====== GIVEN RECORDS

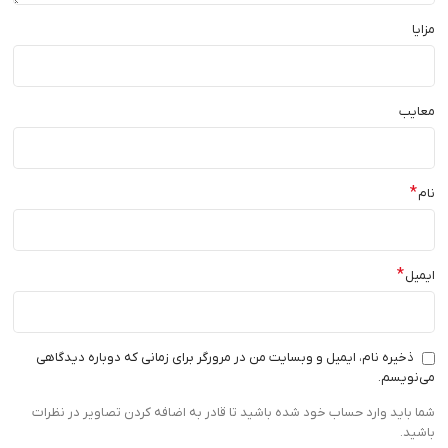
مزایا
معایب
*
نام
*
ایمیل
ذخیره نام، ایمیل و وبسایت من در مرورگر برای زمانی که دوباره دیدگاهی
می‌نویسم.
شما باید وارد حساب خود شده باشید تا قادر به اضافه کردن تصاویر در نظرات
باشید.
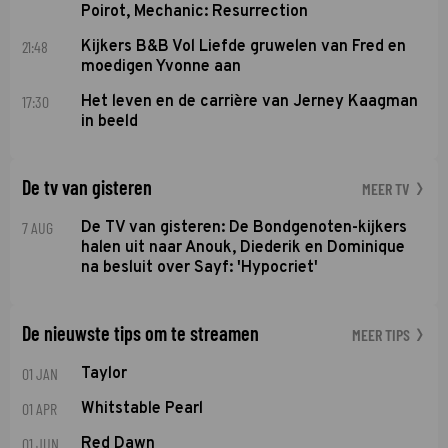
Poirot, Mechanic: Resurrection
21:48
Kijkers B&B Vol Liefde gruwelen van Fred en
moedigen Yvonne aan
17:30
Het leven en de carrière van Jerney Kaagman
in beeld
De tv van gisteren
MEER TV
7 AUG
De TV van gisteren: De Bondgenoten-kijkers
halen uit naar Anouk, Diederik en Dominique
na besluit over Sayf: 'Hypocriet'
De nieuwste tips om te streamen
MEER TIPS
01 JAN
Taylor
01 APR
Whitstable Pearl
01 JUN
Red Dawn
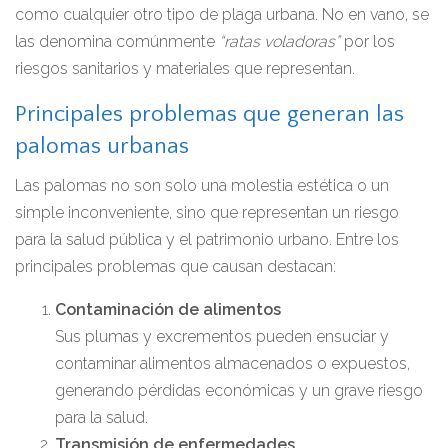
como cualquier otro tipo de plaga urbana. No en vano, se
las denomina comúnmente
“ratas voladoras”
por los
riesgos sanitarios y materiales que representan.
Principales problemas que generan las
palomas urbanas
Las palomas no son solo una molestia estética o un
simple inconveniente, sino que representan un riesgo
para la salud pública y el patrimonio urbano. Entre los
principales problemas que causan destacan:
Contaminación de alimentos
Sus plumas y excrementos pueden ensuciar y
contaminar alimentos almacenados o expuestos,
generando pérdidas económicas y un grave riesgo
para la salud.
Transmisión de enfermedades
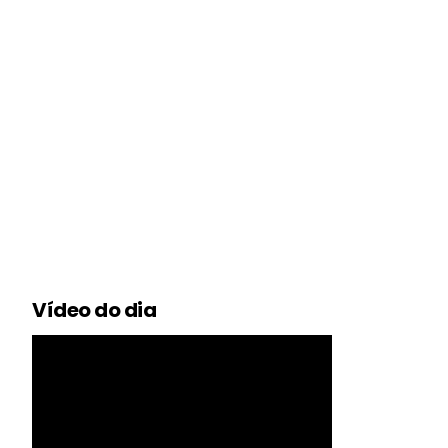
Vídeo do dia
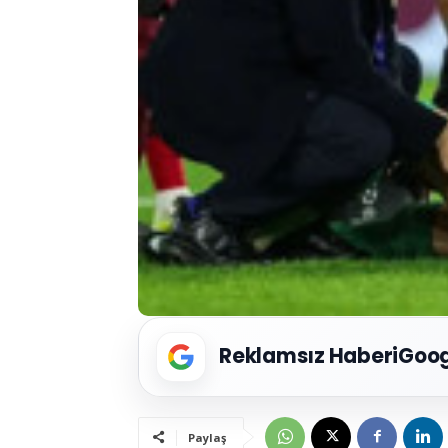
Reklamsız Haberi
Goog
Paylaş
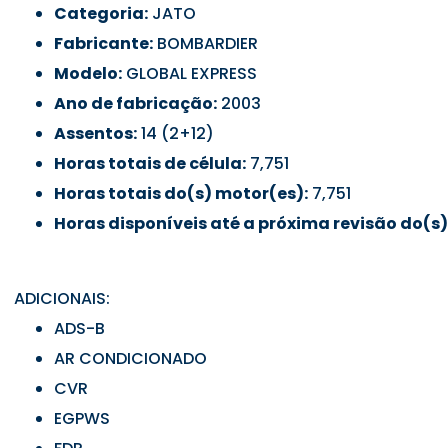
Categoria:
JATO
Fabricante:
BOMBARDIER
Modelo:
GLOBAL EXPRESS
Ano de fabricação:
2003
Assentos:
14 (2+12)
Horas totais de célula:
7,751
Horas totais do(s) motor(es):
7,751
Horas disponíveis até a próxima revisão do(s)
ADICIONAIS:
ADS-B
AR CONDICIONADO
CVR
EGPWS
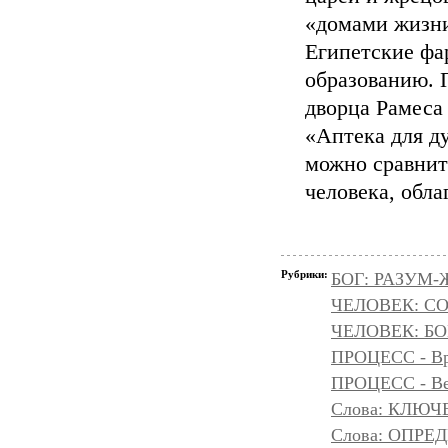
«домами жизни
Египетские фа
образованию. 
дворца Рамеса
«Аптека для д
можно сравнит
человека, обла
Рубрики:
БОГ: РАЗУМ
ЧЕЛОВЕК: С
ЧЕЛОВЕК: БОГ
ПРОЦЕСС - Вр
ПРОЦЕСС - Ве
Слова: КЛЮЧ
Слова: ОПР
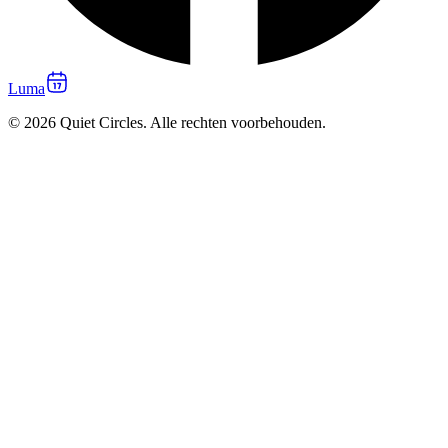
Luma
© 2026 Quiet Circles. Alle rechten voorbehouden.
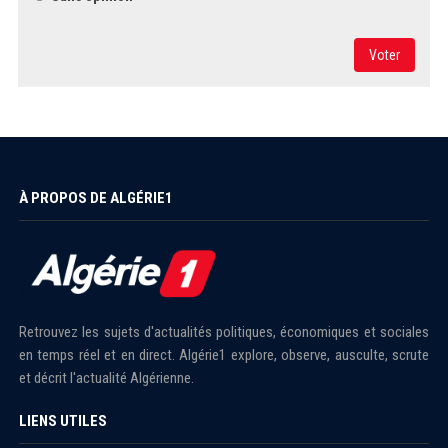
Voter
À PROPOS DE ALGÉRIE1
Retrouvez les sujets d'actualités politiques, économiques et sociales
en temps réel et en direct. Algérie1 explore, observe, ausculte, scrute
et décrit l'actualité Algérienne.
LIENS UTILES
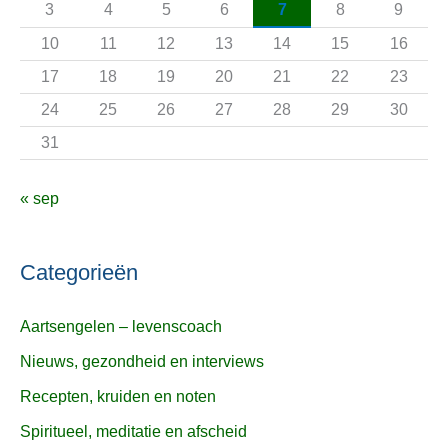
3
4
5
6
7
8
9
r
10
11
12
13
14
15
16
:
17
18
19
20
21
22
23
24
25
26
27
28
29
30
31
« sep
Categorieën
Aartsengelen – levenscoach
Nieuws, gezondheid en interviews
Recepten, kruiden en noten
Spiritueel, meditatie en afscheid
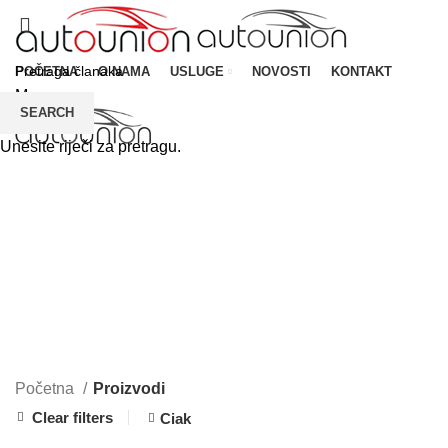
POČETNA
O NAMA
USLUGE
NOVOSTI
KONTAKT
Menu
SEARCH
Unesite riječi za pretragu.
CATEGORIES
Početna
Proizvodi
Clear filters
Ciak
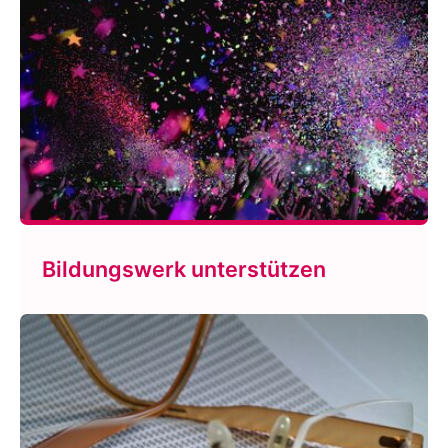
Bildungswerk unterstützen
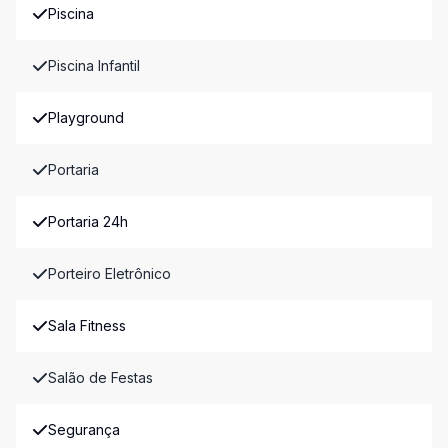
Piscina
Piscina Infantil
Playground
Portaria
Portaria 24h
Porteiro Eletrônico
Sala Fitness
Salão de Festas
Segurança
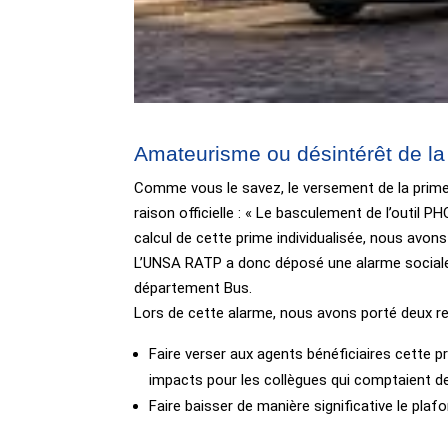
Amateurisme ou désintérêt de la 
Comme vous le savez, le versement de la prime CP
raison officielle : « Le basculement de l’outil
calcul de cette prime individualisée, nous avon
L’UNSA RATP a donc déposé une alarme sociale le
département Bus.
Lors de cette alarme, nous avons porté deux re
Faire verser aux agents bénéficiaires cette pr
impacts pour les collègues qui comptaient de
Faire baisser de manière significative le pla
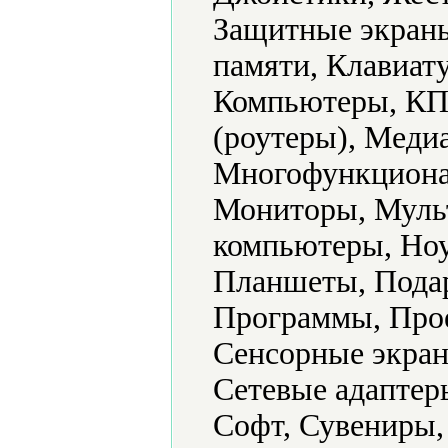
Защитные экраны
памяти, Клавиат
Компьютеры, КП
(роутеры), Меди
Многофункциона
Мониторы, Муль
компьютеры, Ноу
Планшеты, Подар
Программы, Прое
Сенсорные экран
Сетевые адаптер
Софт, Сувениры,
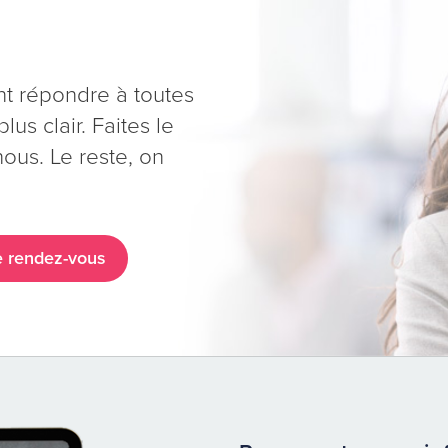
nt répondre à toutes
lus clair. Faites le
us. Le reste, on
 rendez-vous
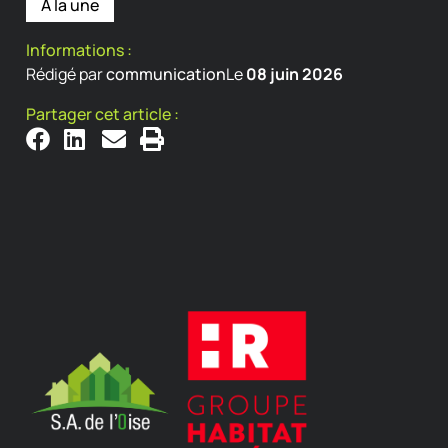
À la une
Informations :
Rédigé par
communication
Le
08 juin 2026
Partager cet article :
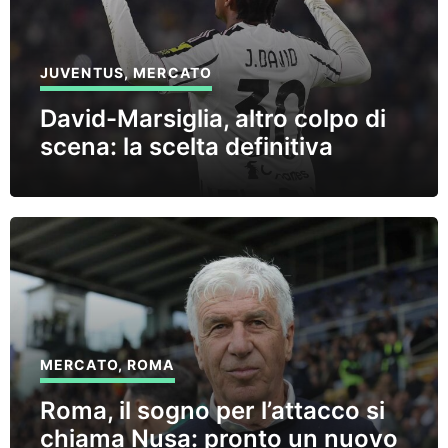
JUVENTUS
,
MERCATO
David-Marsiglia, altro colpo di
scena: la scelta definitiva
MERCATO
,
ROMA
Roma, il sogno per l’attacco si
chiama Nusa: pronto un nuovo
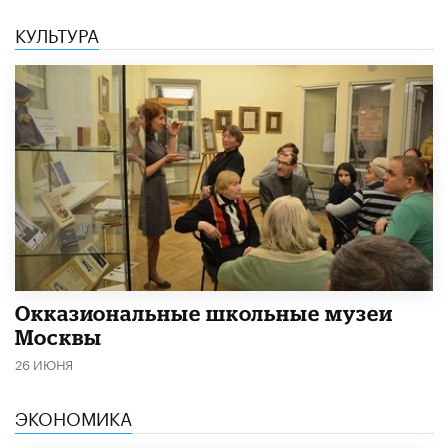
КУЛЬТУРА
​Окказиональные школьные музеи
Москвы
26 ИЮНЯ
ЭКОНОМИКА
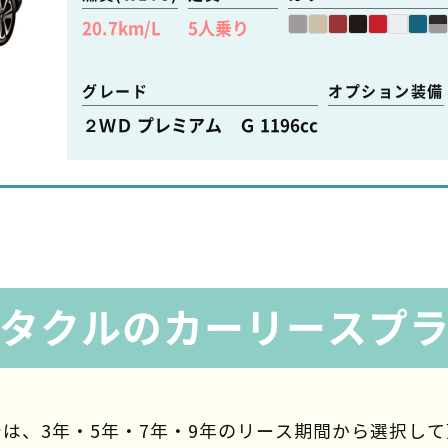
20.7
km/L
5
人乗り
グレード
オプション装備
２ＷＤ プレミアム Ｇ 1196cc
タクルのカーリースプ
は、3年・5年・7年・9年の
リース期間から選択して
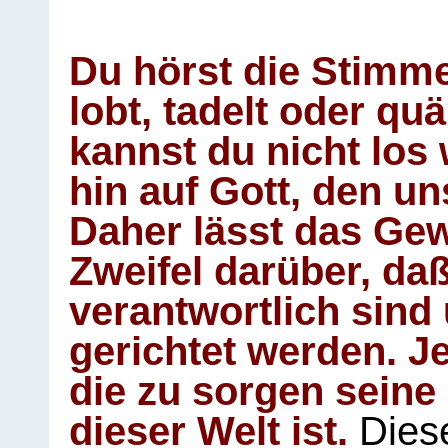
Du hörst die Stimm
lobt, tadelt oder qu
kannst du nicht los 
hin auf Gott, den u
Daher lässt das Gew
Zweifel darüber, daß
verantwortlich sind
gerichtet werden. Je
die zu sorgen seine
dieser Welt ist.
Diese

============

TASK GOAL:
Given the records above, return the lines starting at the one that holds "Kijkers B&B Vol Liefde gruwelen van Fred en" and ending at the one that holds "Las palomas no", exactly, and nothing besides; leave every picture out.

EXERCISE RESULT:
Kijkers B&B Vol Liefde gruwelen van Fred en
moedigen Yvonne aan
17:30
Het leven en de carrière van Jerney Kaagman
in beeld
De tv van gisteren
MEER TV
7 AUG
De TV van gisteren: De Bondgenoten-kijkers
halen uit naar Anouk, Diederik en Dominique
na besluit over Sayf: 'Hypocriet'
De nieuwste tips om te streamen
MEER TIPS
01 JAN
Taylor
01 APR
Whitstable Pearl
01 JUN
Red Dawn
como cualquier otro tipo de plaga urbana. No en vano, se
las denomina comúnmente
“ratas voladoras”
por los
riesgos sanitarios y materiales que representan.
Principales problemas que generan las
palomas urbanas
Las palomas no son solo una molestia estética o un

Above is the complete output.